Gambar 2.1. Bagian bagian Jembatan Timbang Jembatan timbang terdiri dari beberapa komponen penunjang diantaranya : 1. Indikator timbangan Indikator adalah alat yang digunakan untuk membaca dan mengetahui berat dari mobil/truk yang ditimbang, sama seperti timbangan pada umumnya. Indikator merupakan komponen penting dari sebuah jembatan timbang. 2. Loadcell (sensor) Loadcell atau yang biasa disebut sensor timbangan ialah satu dari bagian jembatan timbang yang letaknya antara pondasi dan konstruksi jembatan timbang. Loadcell umumnya terbuat dari Alloy stell dan Stainless stell, kapasitas loadcell tergantung dari kapasitas jembatan timbang, ada yang 20 / 25/ 30 ton.

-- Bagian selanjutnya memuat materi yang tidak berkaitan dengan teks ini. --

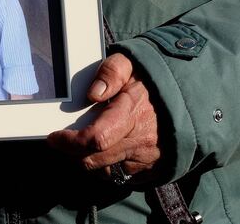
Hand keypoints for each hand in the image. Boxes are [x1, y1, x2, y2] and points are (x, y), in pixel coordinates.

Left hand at [47, 53, 160, 183]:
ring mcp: (146, 158)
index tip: (55, 137)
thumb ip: (111, 73)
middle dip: (72, 152)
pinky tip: (103, 149)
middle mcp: (140, 141)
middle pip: (94, 159)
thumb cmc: (149, 80)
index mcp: (132, 114)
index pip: (96, 138)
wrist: (184, 96)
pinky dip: (105, 165)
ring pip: (104, 171)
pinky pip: (119, 175)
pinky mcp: (150, 168)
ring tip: (83, 142)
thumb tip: (93, 92)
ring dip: (88, 159)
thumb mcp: (129, 64)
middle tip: (62, 140)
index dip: (70, 142)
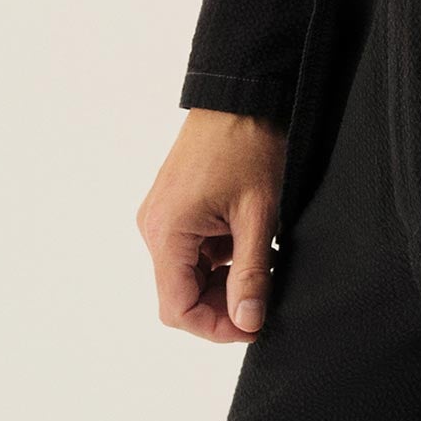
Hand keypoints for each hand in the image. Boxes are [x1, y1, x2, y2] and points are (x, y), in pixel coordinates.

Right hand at [136, 107, 287, 340]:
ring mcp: (164, 215)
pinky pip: (193, 249)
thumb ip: (251, 273)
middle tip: (265, 299)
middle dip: (222, 305)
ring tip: (264, 263)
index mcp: (167, 231)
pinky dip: (221, 256)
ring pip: (189, 273)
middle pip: (181, 294)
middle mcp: (155, 226)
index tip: (254, 325)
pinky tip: (251, 241)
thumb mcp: (259, 214)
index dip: (215, 327)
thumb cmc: (249, 145)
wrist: (243, 94)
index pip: (177, 309)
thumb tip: (248, 322)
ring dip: (224, 279)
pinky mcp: (176, 206)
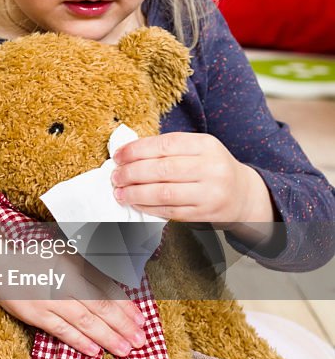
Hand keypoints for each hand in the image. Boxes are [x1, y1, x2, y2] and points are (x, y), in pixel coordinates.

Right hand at [0, 221, 147, 357]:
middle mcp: (64, 278)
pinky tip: (94, 350)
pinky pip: (60, 330)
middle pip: (100, 306)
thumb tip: (113, 273)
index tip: (141, 319)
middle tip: (141, 341)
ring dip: (107, 337)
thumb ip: (84, 259)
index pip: (105, 286)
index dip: (125, 305)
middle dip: (123, 325)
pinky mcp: (33, 312)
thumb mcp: (60, 245)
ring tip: (125, 349)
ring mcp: (48, 297)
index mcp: (73, 260)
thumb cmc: (29, 249)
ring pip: (84, 321)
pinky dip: (78, 341)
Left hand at [111, 132, 276, 225]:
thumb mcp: (198, 149)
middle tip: (116, 176)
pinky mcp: (205, 213)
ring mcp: (210, 193)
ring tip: (120, 192)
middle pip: (162, 169)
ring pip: (164, 193)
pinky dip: (148, 207)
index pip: (165, 144)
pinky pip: (171, 211)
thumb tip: (128, 152)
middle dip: (132, 173)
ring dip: (136, 193)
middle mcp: (211, 168)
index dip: (137, 150)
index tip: (118, 156)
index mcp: (206, 145)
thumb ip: (168, 148)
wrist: (242, 194)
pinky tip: (136, 203)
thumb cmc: (211, 167)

3. Konstruksi timbangan Konstruksi jembatan timbang sedikit berbeda dengan jembatan biasa pada umumnya, karena terbuat dari plat dan besi yang khusus didesain untuk alat timbang dan telah disertifikasi. (Besi WF 500 / 600 / 20 untuk Main Beam and Cross Beam) 4. Pondasi (bisa berupa cakar ayam atau tiang pancang) Pondasi jembatan timbang sama seperti pondasi pada umumnya yang biasanya terbuat dari tiang pancang maupun cor beton, hanya saya pondasi jembatan timbang tatakannya menggunakan base plate yang berfungsi untuk menahan konstruksi dan loadcell. 5. Kamera Kamera yang berfungsi untuk menyimpan data mobil dan material truk maupun mobil yang ditimbang baik nomor kendaraan maupun material truk. 6. Software dan printer Software jembatan timbang fungsinya hampir sama seperti software yang biasanya digunakan untuk parkir kendaraan bermotor, hanya perbedaanya jika software parkir biasa tidak dilengkapi dengan data material maupun berat dari kendaraan yang lewat, jika di software Jembatan Timbang semua data tersebut bisa terekam / tersimpan.

Gambar 2.2. Alur Penimbangan Kendaraan Muatan Keterangan gambar 2.2. Alur penimbangan kendaraan muatan: 1. Kendaraan muatan masuk ke Jembatan Timbang. 2. Penimbangan kendaraan muatan pada loadcell. 3. Kendaraan berhenti dan sopir angkutan menyerahkan surat ijin melintas. 4. Kendaraan muatan keluar dari Jembatan Timbang.